■ **TASK TO COMPLETE**
Can you print, character for character, the part of the rows that opens with the line containing "зависящее, чтобы преступные" and closes with the line containing "БЕЗ СРОКА ДАВНОСТИ", including both of those lines and nothing else?

■ **ENTRIES SHOWN**
• • • • • • •
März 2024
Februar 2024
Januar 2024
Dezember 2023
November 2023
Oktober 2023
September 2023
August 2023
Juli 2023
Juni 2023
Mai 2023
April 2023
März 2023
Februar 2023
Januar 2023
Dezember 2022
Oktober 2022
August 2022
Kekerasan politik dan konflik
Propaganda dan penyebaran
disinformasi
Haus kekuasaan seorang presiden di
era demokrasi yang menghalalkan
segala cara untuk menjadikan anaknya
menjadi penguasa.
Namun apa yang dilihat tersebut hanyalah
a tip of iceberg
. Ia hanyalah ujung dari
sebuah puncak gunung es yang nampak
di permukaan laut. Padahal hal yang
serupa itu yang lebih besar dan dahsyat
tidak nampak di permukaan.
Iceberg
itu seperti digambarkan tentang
• • • • • • •
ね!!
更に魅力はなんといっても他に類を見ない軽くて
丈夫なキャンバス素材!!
• • • • • • •
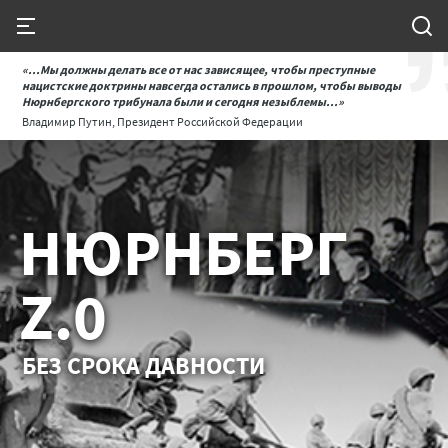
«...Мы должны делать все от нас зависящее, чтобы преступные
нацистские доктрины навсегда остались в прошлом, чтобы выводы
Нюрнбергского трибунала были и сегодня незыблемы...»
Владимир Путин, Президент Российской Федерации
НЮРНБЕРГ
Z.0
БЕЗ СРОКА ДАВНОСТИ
• • • • • • •
■ **TASK ANSWER**
«...Мы должны делать все от нас зависящее, чтобы преступные
нацистские доктрины навсегда остались в прошлом, чтобы выводы
Нюрнбергского трибунала были и сегодня незыблемы...»
Владимир Путин, Президент Российской Федерации
НЮРНБЕРГ
Z.0
БЕЗ СРОКА ДАВНОСТИ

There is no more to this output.